WORK TASK: Your task is to copy the lines of the data below from the line holding "(530) 270-9404" through the line holding "Championship", inclusive, exactly and with nothing added.

____ DATA FOR PROCESSING

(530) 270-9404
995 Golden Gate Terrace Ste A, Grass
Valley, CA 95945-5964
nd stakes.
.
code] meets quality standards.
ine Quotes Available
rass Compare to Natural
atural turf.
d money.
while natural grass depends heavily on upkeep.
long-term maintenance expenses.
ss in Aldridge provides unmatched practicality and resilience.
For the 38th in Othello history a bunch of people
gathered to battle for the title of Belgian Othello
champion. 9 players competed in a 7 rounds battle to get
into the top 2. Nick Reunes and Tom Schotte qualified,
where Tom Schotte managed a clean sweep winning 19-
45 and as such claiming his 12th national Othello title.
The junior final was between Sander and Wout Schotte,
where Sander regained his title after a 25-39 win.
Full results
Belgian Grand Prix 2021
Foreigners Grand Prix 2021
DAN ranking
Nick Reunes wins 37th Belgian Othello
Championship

________
____ DATA FOR PROCESSING

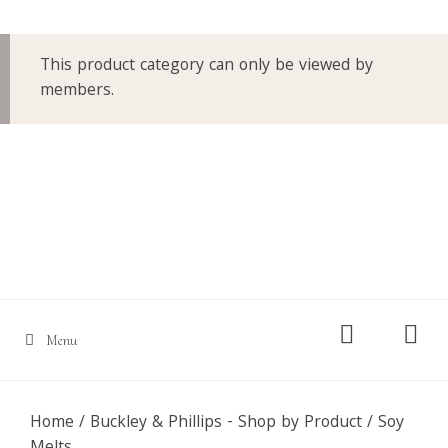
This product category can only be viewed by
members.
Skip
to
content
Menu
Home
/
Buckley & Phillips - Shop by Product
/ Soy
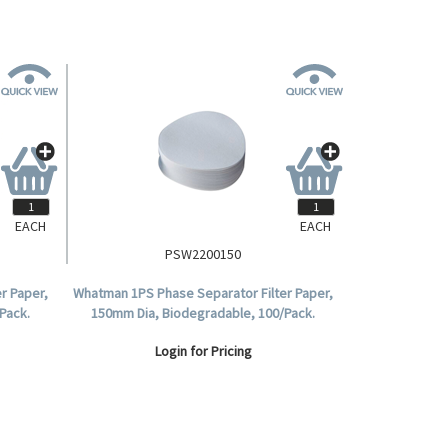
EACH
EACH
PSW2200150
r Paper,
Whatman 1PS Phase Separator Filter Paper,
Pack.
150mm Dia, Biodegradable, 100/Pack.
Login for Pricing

________

OUTPUT OF THE EXERCISE:
(530) 270-9404
995 Golden Gate Terrace Ste A, Grass
Valley, CA 95945-5964
nd stakes.
.
code] meets quality standards.
ine Quotes Available
rass Compare to Natural
atural turf.
d money.
while natural grass depends heavily on upkeep.
long-term maintenance expenses.
ss in Aldridge provides unmatched practicality and resilience.
For the 38th in Othello history a bunch of people
gathered to battle for the title of Belgian Othello
champion. 9 players competed in a 7 rounds battle to get
into the top 2. Nick Reunes and Tom Schotte qualified,
where Tom Schotte managed a clean sweep winning 19-
45 and as such claiming his 12th national Othello title.
The junior final was between Sander and Wout Schotte,
where Sander regained his title after a 25-39 win.
Full results
Belgian Grand Prix 2021
Foreigners Grand Prix 2021
DAN ranking
Nick Reunes wins 37th Belgian Othello
Championship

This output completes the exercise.